Our main villain, the witch Delilah, is a returning character from the first game's excellent DLC
Our main villain, the witch Delilah, is a returning character from the first game’s excellent DLC

I’ve gone this long without talking about how this video game even functions as a game, but have no fear, it’s just as intricately designed and inherently pleasant to play. The original release is famous for being perhaps the fastest stealth game of all time, if played in that manner. I consider myself to be really quite good at it, having earlier this year finally caught the white whale of beating it without killing or ever being noticed by anyone. The best compliment I can pay to Dishonored 2 is that such a feat seems almost impossible now.

Imagine my reaction when I first started seeing this guy’s videos, which turn the slow-paced, methodical game of shadows and sightlines into an absolute slaughter fest. It looks like a cutscene. It’s a great testament to a game’s mechanics when they can be pushed this hard and still not break. That’s a common theme through both games. No matter what happens, no matter how hard you try, it never seems like the game thinks you’ve done something wrong. For instance: during the game’s gorgeous, dusky fifth mission, I was trying to sneak through a guard checkpoint without resorting to using the re-wired Wall of Light in front of me.

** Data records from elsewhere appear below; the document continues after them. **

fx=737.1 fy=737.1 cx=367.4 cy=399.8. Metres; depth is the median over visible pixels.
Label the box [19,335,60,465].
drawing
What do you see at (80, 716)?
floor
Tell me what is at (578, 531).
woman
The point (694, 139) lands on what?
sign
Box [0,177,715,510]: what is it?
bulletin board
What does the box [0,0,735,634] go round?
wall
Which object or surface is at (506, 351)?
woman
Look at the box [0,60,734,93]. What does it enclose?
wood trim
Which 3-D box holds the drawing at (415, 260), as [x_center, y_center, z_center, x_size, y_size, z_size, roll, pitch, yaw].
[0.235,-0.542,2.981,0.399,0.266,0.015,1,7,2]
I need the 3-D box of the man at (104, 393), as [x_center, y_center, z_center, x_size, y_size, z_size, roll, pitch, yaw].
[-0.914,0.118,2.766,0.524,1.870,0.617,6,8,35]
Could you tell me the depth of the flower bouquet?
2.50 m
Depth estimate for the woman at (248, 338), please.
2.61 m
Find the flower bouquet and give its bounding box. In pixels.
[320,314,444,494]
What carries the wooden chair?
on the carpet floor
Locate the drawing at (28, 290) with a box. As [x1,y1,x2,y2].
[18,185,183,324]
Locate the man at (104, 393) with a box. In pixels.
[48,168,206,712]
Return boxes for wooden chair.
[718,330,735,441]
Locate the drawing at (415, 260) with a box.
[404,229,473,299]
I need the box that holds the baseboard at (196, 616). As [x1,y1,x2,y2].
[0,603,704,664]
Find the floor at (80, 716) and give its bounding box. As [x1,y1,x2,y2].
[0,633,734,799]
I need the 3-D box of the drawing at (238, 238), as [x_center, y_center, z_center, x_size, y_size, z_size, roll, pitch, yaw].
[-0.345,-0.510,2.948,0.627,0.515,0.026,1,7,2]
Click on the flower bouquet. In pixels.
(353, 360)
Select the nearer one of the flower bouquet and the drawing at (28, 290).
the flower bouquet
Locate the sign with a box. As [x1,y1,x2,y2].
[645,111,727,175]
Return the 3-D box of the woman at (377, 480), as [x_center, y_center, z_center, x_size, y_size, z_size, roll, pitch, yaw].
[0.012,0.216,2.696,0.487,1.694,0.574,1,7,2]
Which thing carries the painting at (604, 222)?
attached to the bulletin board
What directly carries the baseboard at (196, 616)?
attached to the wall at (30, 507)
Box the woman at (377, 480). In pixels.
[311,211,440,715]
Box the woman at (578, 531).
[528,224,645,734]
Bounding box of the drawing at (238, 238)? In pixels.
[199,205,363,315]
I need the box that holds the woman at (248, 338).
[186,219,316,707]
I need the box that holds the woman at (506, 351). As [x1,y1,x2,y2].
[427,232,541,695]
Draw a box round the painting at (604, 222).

After clambering upon some construction scaffolding and poking around for a more vertical pathway (I should note that this game is almost dizzyingly vertical at times), I misjudged a jump and plummeted two stories directly into the middle of a bunch of guards. Panicking, I started slashing and clawing my way out, quickly being overwhelmed just by the sheer number of them. Without thinking, I vaulted over the crowd and ran through the Wall of Light checkpoint in an attempt to bottleneck my pursuers a bit. Before I even knew what was happening, four straight guards barreled through the wall and were instantly vaporized, causing the remaining few to turn tail and run, as though I were smoting them where they stood. The game didn’t break, slow down, stop or even so much as acknowledge that anything untoward had happened. It simply continued.

Y control
Y control

That a game of this scope and prestige can so easily interlock its systems like this is a testament to design, playtesting and overall conception. That it can do it with the literal dozens of level solutions and interwoven story elements, all reliant on choice, skill and ingenuity, is beyond testament. It’s worthy of praise. That it can execute such clockwork perfection while still presenting an incredibly lived-in, interesting and mysterious world to experience is downright incredible. That it does all of these things while still being fun to play, while not only encouraging but demanding curiosity and inventiveness makes it not only the best game I’ve played in this year, but one of the best I’ve played in any year, ever.

I haven’t even talked about how the majority of this game’s core characters are women, how the details here build up to a level of plausibility so strong that you start seeing it in your mind’s eye when you’re out doing real world things, or how, despite being in the middle of my second playthough, I’ve yet to see two identical looking interior spaces. I haven’t even talked about how the Heart, one of gaming’s great ancillary items, is even more terrifying and illuminating this time around. Someone, some day, will write the definitive piece about this absolute monolith of a game. Alas, that person is not me, because I’m going to be too busy replaying it for the second, third, fourth time.